スパコン「京」が本格稼働。X線レーザーSACLAとの併用で期待大

理化学研究所と富士通が共同開発したスーパーコンピューター「京」が 今日から本格稼働する。まず最初に「京」が持つ毎秒1京回(1京は1兆の1万倍)以上の計算能力に大きな関心を寄せたのは製薬業界だ。一つの新薬の候補となる化合物は数万種類にのぼるため、「京」でその効果をシミュレーションして絞り込めれば、10年以上かかることも多い製品化までの期間短縮が図れる。今後は 製薬業界のみならず、トヨタ自動車竹中工務店など国内25の企業と団体が利用を予定していて、複雑なシミュレーションが必要なエンジン設計や建築などの分野でも先端研究が迅速化することで、国内産業の技術力や競争力の飛躍が期待されている。

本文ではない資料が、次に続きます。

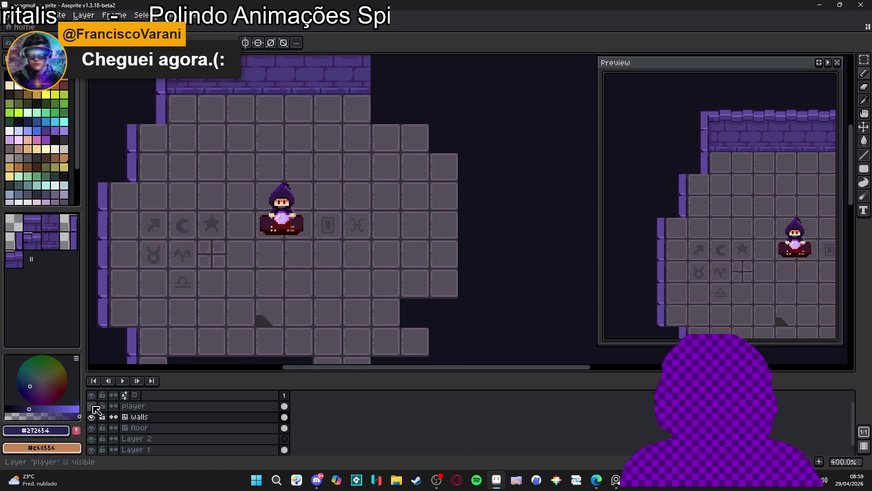
drag(233, 227, 263, 270)
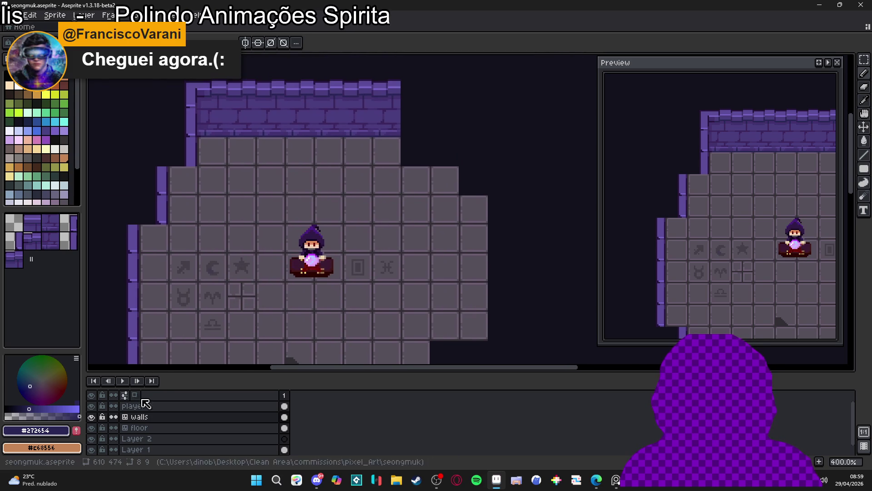
Step: Hide the player layer again and save the sprite
click(93, 405)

これにあわせて理化学研究所は、X線自由電子レーザー施設「SACLA」の運転をすでに開始し、今年6月には同施設のレーザー発振も確認されている。これらスパコンとSACLAの合わせ技は 世界に対して驚異的なアドバンテージを誇示する すごい成果なのだが、不思議なことに国内メディアでは とんと話題に上らない。なにしろ SACLAは「原子や分子の瞬間的な動きの観察を可能にした」のだし、それをなおかつ スーパーコンピュター京で解析するのだから、これは世界では「今後数十年間 ノーベル賞は日本からしか出ないのでは?」と言われてるくらいの驚異的出来事なのだ。

これから「日本のおかげで」世界の新薬開発ほか あらゆる工学技術は飛躍的進化を遂げるかもしれない。このふたつの先端インフラは、日本が新しい産業形態へ生まれ変わるための最大の礎となろう。それにしても 連日 安保問題ばかりを取り上げてる国内メディアは本当にどうかしている。あれこれ気をもんでいるうちに、すでに未来の歩みは始まっているのだ。革新技術のティッピングポイント(沸点)はもう目前である。